非常に小柄な老人だが、歩くのが早い。すたすたと高座についた。
「いや、待たせたな。では、さっさと始めるとするか。」
いきなり単刀直入だ。とてもせっかちな感じがする。
「お主らのことは、昨日トダより貰った動画とやらで見聞きしておる。そして、世直しとやらの企みもすでに知っておる。」
トダ、とはこのおキヨさんの父上のこの殿様のことだな。そういえば、名前を聞いてなかったな。
「で、お主らの用件を聞こうか。」
「はい、我々のお願いは、まずこのサカエの都上空に大型の船を3隻浮かべます。その御許可をいただきたいのです。」
「なんだそんなことか。なぜそんなことをいちいちわしに確認する?」
「未知の船があなた方の真上に現れては、不安になります。場合によっては大きな音や光を放つことがあるかもしれず、事前通告なしではさらに不安が増大することもあり得ます。我々の願いはあなた方との交易と同盟。その前に不安を抱かれるのは我々の意図するところではありません。」
「なるほど、わしらに対する配慮ということか。しかし…」
少し身を乗り出して言った。
「この世直しとやらを片付けたら、次はお主らにこのサカエは奪われるのではないか?」
同行した殿様や、周りの家臣も一同、タイコウ様の方を見た。
「決してそのようなことは致しません。」
「そうだろう、お主らは我々を武力で制圧することはないだろう。おそらくはわしらを凌駕する力を有していながら、わざわざこのようなことまで配慮している。この点は間違いなかろう。」
武力制圧の可能性がないと認めているのに、なぜ我々がこの都を奪えるのだろうか?
「しかし、新しいものの出現は、古い体制を破壊する。1年先か、10年先かはわからんが、いずれ飲み込まれるだろうな。」
つまり、我々の思想侵略を警戒しているようだ。
「その点についてもご安心ください。我々自身がそのようなことが起こらないことを体感しております。」
「どういうことじゃ?」
「私の星でも昔、同じように交易と同盟を結びました。以来49年経過しましたが、私のシュタインブルグ家は未だ絶えておりません。我々の国王陛下も未だ健在です。」
「ほう…お主もダイミョウか?」
「我々は貴族と呼んでおります。ダイミョウと同じようなものと思ってください。」
そういえば、私も誇りある貴族の一員だ。すっかり忘れていたが、私とて決してタイコウ殿、ダイミョウの方々に引けを取らない家柄なのだ。

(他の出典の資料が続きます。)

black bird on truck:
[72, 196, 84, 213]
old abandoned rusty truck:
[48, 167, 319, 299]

「私は次男ゆえ、家督を継ぐ兄を支えるため宇宙に出て、自身の星に貢献せよと言われこうして働いております。」
「ほほう、面白いことを申す。つまり、新しい時代でもわしとこのダイミョウ達はお主らの交易により消える運命ではなく、恩恵を受けるといいたいのか。」
「その通りです。」
「だが、若いものならともかく、わしのような老人は役に立たぬであろう。」
「いえ、1人として役に立たない方はおりません。ましてやそこまでお見通しであれば、必ずこのサカエの人々のため、必ずやお力をいただけるものと思います。」
「ほほう、面白い男じゃの。だが不思議と信じてみたくなるのぉ。」
ああ、ちょっと、言い過ぎたかな…あとで何か言われないといいのだが。
「よかろう、お主らと交易しよう。」
突然、タイコウ様は叫んだ。
私の目的は、ただ駆逐艦の領内への侵入の許可をもらうことだったのだが、思わぬ収穫が得られた。
「後のことはこのものらに任せる。お主らからいただいたカスティーラと申すこの菓子を食べねばならんからのう。」
そういって、タイコウ様は立ち去られた。
なんとも度量のあるお方だ。まさかこんなところでこの国とのつながりを約束できることになるとは思わなかった。タイコウ様には感謝し足りないくらいだ。
さて、いよいよ今夜には駆逐艦3隻を使って運河をせき止め、「世直し」テロを阻止する作戦を始める。